Text block =>

####################

# Xantrex LinkLite - any experiences???



## WSJ (Sep 18, 2008)

I use the Link 10 kWH mode to log charge data. It dosen't lool like the LinkLite has the kWH mode.


----------



## micheljaw (May 1, 2009)

The LinkLITE battery monitor can measure currents up to 1,000Amps. It selectively displays voltage, charge and discharge current, consumed amphours and remaining battery capacity. It is equipped with an internal programmable alarm relay, to run a generator when needed or to turn off devices when the battery voltage exceeds programmable boundaries.

Defining the amount of energy available in a battery is a complex task since battery age, discharge current and temperature all influence the actual battery capacity. High performance measuring circuits, along with complex software algorithms, are used to exactly determine the remaining battery capacity. A new shunt selection feature enables the LinkLITE to measure currents up to 1,000Amps respectively.


----------



## m38mike (Dec 27, 2008)

####################

Dataset =>
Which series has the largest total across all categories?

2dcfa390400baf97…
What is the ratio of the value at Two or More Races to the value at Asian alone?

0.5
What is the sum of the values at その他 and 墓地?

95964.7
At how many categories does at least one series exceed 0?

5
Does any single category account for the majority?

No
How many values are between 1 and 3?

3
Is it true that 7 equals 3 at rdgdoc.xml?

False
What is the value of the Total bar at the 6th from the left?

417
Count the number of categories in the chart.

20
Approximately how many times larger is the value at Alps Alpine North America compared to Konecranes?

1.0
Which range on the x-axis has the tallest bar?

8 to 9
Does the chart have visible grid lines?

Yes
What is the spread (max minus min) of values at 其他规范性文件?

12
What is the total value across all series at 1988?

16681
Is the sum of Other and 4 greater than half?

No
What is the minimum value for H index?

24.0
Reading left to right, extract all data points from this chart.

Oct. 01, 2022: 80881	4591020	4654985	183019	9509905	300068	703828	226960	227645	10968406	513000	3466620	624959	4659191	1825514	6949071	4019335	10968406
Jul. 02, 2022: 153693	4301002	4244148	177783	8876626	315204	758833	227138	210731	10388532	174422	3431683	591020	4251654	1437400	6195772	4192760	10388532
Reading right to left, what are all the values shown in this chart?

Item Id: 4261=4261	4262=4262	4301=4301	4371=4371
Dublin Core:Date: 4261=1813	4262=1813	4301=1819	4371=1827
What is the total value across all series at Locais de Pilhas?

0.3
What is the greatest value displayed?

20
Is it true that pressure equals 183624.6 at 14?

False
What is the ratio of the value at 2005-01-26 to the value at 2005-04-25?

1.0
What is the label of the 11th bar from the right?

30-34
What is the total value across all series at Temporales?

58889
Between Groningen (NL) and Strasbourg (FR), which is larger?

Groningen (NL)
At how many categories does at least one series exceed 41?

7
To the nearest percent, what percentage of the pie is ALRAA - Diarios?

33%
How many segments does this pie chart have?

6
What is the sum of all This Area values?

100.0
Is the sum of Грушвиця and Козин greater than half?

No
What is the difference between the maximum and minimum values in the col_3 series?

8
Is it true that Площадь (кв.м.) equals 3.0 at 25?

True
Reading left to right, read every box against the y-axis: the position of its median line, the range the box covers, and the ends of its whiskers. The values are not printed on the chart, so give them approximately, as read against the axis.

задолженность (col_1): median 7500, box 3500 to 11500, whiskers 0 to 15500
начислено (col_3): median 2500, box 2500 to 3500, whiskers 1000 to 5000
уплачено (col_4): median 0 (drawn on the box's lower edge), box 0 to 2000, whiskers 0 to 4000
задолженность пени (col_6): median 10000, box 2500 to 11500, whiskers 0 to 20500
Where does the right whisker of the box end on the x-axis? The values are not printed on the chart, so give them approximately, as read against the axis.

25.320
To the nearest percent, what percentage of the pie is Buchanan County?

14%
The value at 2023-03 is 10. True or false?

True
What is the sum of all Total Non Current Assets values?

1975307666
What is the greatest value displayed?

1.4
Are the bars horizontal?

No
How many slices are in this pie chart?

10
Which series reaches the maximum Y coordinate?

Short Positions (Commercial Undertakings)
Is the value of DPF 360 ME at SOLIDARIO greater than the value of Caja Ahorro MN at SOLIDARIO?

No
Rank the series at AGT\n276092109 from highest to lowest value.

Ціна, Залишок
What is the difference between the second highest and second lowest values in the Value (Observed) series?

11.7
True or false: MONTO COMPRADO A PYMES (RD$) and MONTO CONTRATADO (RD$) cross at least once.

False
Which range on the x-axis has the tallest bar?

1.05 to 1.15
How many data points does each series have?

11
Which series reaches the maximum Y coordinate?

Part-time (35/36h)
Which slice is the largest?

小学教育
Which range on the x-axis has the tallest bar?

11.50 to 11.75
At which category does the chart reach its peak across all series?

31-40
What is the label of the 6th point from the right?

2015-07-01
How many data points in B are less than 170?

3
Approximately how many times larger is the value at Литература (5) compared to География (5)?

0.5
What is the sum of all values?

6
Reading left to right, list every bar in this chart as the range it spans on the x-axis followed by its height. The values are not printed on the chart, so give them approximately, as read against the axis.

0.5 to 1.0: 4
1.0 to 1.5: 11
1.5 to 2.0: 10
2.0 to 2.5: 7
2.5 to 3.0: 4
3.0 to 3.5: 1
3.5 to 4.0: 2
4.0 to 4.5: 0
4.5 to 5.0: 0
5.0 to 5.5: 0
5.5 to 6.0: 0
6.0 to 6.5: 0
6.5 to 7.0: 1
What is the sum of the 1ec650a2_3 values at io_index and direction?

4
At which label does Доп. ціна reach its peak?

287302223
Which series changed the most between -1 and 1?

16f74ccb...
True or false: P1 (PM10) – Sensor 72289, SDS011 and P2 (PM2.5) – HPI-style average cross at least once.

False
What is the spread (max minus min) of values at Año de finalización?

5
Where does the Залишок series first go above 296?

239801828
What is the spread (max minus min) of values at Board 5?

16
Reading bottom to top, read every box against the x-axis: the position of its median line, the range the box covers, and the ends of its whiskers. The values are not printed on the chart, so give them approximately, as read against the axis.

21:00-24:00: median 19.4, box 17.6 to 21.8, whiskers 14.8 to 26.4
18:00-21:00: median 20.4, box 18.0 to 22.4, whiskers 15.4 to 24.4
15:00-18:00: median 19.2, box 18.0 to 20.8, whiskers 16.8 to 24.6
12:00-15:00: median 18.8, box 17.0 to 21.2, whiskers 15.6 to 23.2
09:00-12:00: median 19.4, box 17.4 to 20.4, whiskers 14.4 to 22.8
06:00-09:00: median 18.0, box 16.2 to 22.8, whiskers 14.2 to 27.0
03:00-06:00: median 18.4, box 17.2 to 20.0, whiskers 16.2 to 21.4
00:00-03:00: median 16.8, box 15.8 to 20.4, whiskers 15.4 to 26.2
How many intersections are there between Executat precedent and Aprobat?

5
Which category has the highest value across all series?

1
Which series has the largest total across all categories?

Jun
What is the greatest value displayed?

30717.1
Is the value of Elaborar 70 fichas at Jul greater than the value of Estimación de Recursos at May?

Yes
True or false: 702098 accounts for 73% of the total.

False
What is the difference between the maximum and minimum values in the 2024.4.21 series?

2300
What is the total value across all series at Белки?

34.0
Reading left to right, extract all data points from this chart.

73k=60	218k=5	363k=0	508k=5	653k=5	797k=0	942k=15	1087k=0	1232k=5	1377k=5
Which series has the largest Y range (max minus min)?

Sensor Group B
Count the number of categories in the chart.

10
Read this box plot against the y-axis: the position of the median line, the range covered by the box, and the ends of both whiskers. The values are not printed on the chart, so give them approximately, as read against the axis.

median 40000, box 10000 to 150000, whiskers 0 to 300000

####################

Work to complete =>
1/ According to the LinkLite forum thread, what is the highest current the LinkLITE can measure?
2/ Continue the LinkLite forum thread from where it stops.
The listing comes from a different source than the thread.

Expected responses =>
1/ Up to 1,000 amps.

2/
It does a lot of things, but the maximum input voltage is only *36 volts!*I was really disappointed when I read the instructions and discovered that. I wanted to use it on a 144v system. I found out that I couldn't. 

So based on a tip I investigated the Cycle Analyst and discoved just the gauge and monitoring system I've been looking for. Here's the link.
http://www.ebikes.ca/drainbrain.shtml

This will work up to 200v, 2000a, it's programable, downloadable, has "alarm" outputs, has internal data storage, and has a very readable LCD screen. And it's cheaper than the LinkLITE. I bought one after talking with the guys in British Columbia that build them. I think it'll be worth it. $150 USD plus shipping.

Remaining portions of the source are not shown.